- **Questions à traiter**:
**a)** Expliquez en une à trois phrases pourquoi, d'après le texte sur les fantômes, les épidémies sont propices au retour du surnaturel.
**b)** Répondez brièvement à ces questions sur le texte sur les fantômes.
(i) Quel ouvrage de Philippe Charlier est cité ?
(ii) Qu'est-ce qui ouvre la voie à toutes les croyances ?
(iii) Qu'est-ce qui s'est substitué aux fantômes drapés de blanc ?

- **Extrait choisi**:

PRÉSENCE DES ABSENTS
Derrière vous… un fantôme! Les crises, les épidémies sont propices au retour du surnaturel. Philippe Charlier, dans son Autopsie des
fantômes, l’explique ainsi: toutes les épidémies, les vagues de morts au même endroit, au même moment, aboutissent généralement à des sépultures de catastrophe et donc à la peur de l’enterré vivant qui revient sous forme de fantôme, de spectre ou de vampire. La peur d’enterrer quelqu’un par erreur est moins prégnante mais la crise, le doute vis-à-vis des institutions, bien vivaces, ouvrent la voie à toutes les croyances. Vouloir communiquer avec avec les morts est une constante de l’histoire de l’humanité. Aux fantômes drapés de blanc se sont substitués les esprits qui frappent ou font bouger les tables.

- **Données à analyser**:
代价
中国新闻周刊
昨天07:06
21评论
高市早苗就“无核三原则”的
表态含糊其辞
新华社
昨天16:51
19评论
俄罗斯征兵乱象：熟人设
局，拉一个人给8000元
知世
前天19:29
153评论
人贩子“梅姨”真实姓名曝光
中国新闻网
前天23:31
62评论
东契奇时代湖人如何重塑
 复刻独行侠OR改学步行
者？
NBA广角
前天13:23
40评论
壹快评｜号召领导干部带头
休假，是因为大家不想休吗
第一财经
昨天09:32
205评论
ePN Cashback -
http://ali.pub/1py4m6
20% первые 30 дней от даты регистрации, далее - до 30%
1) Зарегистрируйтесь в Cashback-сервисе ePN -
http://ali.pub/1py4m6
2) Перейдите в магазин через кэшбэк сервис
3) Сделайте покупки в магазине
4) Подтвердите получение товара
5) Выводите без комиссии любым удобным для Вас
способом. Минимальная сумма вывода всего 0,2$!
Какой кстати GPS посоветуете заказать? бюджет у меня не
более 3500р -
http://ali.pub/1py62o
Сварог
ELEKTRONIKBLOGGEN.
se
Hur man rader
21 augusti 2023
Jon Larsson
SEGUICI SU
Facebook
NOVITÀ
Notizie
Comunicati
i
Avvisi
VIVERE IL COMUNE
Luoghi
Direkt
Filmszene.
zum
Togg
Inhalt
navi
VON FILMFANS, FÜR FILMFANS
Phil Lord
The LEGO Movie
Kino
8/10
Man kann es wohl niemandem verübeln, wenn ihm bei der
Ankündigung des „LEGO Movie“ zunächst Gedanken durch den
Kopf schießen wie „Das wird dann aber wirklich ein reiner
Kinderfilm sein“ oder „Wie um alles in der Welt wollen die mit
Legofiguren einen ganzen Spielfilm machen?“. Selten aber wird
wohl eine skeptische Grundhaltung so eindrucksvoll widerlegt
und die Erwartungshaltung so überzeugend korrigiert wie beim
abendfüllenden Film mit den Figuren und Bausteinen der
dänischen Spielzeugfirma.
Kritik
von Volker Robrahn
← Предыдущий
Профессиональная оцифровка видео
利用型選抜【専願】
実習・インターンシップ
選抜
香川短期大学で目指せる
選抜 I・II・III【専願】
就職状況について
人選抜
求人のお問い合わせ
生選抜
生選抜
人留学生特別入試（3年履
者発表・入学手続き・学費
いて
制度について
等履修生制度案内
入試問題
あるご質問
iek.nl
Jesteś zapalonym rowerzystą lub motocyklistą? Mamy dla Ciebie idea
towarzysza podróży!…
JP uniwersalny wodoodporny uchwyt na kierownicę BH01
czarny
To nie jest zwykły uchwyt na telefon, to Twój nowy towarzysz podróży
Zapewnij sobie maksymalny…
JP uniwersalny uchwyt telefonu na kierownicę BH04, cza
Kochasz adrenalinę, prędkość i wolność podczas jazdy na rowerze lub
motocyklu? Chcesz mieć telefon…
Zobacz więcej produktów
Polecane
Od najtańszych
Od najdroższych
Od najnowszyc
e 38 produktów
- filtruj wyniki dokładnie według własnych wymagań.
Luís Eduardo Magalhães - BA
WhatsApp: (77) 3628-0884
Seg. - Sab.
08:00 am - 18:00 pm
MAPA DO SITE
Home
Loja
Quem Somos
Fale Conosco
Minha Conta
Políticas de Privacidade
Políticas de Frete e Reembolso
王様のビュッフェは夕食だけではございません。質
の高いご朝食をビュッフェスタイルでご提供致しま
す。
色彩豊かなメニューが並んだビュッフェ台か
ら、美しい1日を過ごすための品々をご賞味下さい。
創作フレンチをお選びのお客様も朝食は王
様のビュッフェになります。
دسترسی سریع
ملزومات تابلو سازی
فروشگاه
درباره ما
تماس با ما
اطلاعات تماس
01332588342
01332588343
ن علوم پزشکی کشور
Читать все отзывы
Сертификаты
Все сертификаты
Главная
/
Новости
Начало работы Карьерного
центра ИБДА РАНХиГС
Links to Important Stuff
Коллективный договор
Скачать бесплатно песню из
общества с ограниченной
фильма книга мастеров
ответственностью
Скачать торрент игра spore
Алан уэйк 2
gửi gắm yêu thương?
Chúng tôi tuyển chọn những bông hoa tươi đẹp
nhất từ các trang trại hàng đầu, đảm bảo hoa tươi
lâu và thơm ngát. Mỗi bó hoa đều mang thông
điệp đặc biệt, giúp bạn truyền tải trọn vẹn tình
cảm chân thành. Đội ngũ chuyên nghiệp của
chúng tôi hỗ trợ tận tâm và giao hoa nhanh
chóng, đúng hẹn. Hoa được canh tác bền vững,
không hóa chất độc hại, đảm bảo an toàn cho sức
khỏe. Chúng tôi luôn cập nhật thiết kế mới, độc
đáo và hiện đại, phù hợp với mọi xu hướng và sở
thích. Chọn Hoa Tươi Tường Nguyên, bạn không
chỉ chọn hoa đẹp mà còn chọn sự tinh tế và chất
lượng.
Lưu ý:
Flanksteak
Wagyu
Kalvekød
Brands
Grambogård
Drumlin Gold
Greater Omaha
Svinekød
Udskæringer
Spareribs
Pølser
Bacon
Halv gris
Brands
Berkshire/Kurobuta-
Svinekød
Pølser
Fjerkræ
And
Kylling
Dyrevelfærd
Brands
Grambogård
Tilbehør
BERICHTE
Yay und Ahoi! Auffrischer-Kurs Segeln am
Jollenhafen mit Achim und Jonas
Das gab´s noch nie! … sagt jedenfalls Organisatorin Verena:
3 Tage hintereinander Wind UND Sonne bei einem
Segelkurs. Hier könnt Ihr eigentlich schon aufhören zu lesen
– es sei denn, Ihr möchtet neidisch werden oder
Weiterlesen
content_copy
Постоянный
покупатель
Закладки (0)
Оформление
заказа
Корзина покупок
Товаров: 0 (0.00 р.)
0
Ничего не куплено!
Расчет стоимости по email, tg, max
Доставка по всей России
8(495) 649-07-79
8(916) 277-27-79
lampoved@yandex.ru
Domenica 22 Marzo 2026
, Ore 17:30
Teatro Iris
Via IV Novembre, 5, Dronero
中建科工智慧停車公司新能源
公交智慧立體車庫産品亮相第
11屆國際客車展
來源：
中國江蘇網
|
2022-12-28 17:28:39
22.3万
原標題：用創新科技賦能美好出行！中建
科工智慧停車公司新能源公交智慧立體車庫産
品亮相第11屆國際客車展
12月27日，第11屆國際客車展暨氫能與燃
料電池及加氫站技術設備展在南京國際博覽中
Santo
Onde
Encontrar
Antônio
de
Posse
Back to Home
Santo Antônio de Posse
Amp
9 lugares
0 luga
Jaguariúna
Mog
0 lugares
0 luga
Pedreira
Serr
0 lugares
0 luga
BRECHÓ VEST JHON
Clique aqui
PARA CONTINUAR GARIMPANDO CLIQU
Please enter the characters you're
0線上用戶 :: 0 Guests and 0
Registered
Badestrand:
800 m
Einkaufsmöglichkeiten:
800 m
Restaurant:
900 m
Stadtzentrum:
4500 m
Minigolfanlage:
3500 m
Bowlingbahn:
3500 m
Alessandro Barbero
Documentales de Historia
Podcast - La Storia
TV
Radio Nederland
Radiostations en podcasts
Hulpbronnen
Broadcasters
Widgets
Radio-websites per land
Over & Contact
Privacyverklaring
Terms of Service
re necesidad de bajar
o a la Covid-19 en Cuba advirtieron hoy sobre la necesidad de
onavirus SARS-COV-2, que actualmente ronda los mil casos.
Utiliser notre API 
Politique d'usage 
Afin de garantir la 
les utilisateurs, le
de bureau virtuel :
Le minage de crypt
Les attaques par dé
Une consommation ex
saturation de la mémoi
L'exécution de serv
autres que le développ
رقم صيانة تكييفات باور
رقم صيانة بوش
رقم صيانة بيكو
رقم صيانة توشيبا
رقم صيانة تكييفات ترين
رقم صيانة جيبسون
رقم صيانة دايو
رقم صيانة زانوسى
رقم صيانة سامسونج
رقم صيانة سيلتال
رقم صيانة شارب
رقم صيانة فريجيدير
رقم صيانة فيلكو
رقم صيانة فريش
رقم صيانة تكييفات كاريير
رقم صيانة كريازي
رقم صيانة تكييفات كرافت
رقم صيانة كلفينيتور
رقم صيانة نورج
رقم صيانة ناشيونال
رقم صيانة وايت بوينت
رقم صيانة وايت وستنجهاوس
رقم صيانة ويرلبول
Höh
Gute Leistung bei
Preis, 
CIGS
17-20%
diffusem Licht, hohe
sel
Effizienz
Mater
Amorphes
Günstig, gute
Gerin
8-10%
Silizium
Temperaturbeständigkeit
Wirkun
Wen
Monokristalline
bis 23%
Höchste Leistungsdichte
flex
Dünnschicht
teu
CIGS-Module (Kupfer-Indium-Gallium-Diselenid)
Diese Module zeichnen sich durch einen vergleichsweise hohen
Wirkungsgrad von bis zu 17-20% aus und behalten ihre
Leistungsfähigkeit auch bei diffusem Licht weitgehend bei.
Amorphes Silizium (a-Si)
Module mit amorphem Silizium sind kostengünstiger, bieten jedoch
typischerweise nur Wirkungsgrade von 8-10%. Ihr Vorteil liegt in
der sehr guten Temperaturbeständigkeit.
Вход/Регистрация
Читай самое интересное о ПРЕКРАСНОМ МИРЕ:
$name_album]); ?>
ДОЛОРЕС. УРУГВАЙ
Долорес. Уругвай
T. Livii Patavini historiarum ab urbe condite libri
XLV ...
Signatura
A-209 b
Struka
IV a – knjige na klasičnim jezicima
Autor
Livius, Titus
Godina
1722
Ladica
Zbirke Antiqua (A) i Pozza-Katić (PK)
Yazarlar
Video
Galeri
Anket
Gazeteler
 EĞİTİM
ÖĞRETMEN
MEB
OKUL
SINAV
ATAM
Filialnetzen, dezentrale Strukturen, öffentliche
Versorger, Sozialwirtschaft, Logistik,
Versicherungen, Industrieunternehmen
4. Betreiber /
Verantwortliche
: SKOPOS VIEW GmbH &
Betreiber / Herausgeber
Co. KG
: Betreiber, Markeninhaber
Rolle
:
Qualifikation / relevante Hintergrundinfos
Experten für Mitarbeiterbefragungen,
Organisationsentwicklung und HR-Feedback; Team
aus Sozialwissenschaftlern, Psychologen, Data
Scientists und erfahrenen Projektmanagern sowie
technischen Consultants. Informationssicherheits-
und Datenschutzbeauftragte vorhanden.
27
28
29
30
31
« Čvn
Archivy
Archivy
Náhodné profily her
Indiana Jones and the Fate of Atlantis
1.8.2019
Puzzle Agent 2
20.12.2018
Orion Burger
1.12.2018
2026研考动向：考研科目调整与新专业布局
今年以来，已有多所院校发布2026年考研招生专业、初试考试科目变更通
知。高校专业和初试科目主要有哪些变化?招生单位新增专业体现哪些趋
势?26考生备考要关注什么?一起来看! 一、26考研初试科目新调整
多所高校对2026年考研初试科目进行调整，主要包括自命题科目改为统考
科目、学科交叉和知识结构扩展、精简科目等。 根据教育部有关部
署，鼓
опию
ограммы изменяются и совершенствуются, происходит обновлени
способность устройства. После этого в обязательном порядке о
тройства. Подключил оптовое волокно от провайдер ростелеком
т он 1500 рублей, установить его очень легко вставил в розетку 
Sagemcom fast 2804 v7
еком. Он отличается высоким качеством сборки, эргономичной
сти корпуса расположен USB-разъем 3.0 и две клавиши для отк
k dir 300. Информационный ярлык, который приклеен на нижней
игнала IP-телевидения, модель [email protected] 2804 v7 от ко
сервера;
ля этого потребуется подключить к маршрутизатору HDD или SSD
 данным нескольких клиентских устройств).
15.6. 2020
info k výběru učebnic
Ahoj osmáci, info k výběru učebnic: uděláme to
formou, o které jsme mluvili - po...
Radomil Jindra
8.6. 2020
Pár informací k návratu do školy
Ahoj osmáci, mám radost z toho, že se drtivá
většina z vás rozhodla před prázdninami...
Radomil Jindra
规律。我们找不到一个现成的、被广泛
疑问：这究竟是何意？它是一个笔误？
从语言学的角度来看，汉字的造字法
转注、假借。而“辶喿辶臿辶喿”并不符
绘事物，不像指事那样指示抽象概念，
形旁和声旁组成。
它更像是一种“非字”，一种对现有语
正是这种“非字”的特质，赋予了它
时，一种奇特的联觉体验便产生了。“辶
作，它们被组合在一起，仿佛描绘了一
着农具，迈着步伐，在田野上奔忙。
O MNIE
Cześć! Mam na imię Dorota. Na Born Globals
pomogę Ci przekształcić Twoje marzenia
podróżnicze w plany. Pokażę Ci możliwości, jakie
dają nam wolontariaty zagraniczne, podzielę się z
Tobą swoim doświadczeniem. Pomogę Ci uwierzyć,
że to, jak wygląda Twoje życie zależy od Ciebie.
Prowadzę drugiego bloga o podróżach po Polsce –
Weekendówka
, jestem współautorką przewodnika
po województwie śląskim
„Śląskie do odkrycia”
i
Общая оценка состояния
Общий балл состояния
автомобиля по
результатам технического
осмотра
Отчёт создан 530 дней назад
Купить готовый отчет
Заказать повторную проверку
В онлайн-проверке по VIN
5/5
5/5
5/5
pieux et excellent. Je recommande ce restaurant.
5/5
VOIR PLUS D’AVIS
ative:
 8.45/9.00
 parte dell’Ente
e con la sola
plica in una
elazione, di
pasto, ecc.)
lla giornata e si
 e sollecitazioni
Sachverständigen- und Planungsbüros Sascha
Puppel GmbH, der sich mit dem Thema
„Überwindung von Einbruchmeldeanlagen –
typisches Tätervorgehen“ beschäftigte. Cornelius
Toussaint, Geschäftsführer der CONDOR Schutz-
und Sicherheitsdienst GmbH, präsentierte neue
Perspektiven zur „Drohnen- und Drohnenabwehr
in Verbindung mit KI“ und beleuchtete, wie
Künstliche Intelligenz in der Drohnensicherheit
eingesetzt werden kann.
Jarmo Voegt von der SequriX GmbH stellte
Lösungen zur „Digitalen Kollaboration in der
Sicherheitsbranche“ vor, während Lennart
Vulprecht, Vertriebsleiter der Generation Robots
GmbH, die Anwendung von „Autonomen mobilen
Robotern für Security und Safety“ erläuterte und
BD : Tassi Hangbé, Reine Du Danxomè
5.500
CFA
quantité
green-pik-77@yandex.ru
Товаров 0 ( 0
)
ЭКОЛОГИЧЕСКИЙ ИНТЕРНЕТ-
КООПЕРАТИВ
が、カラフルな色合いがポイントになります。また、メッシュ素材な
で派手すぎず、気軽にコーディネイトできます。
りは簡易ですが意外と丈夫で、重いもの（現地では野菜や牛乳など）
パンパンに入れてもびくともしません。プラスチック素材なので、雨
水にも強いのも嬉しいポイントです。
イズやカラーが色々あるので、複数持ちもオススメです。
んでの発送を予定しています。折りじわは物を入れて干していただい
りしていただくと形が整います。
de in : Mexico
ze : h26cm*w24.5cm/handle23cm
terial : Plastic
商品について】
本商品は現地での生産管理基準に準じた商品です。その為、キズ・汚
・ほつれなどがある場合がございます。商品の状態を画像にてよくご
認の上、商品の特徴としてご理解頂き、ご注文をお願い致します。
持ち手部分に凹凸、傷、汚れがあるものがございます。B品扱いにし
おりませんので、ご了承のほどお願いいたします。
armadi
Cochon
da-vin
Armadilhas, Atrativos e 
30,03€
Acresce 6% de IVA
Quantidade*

- **Corrigé de l'exercice**:
**a)** Les épidémies entraînent des vagues de morts au même endroit et au même moment, ce qui aboutit généralement à des sépultures de catastrophe. Celles-ci font naître la peur de l'enterré vivant qui revient sous forme de fantôme, de spectre ou de vampire.

**b)**
(i) Autopsie des fantômes.
(ii) La crise et le doute vis-à-vis des institutions.
(iii) Les esprits qui frappent ou font bouger les tables.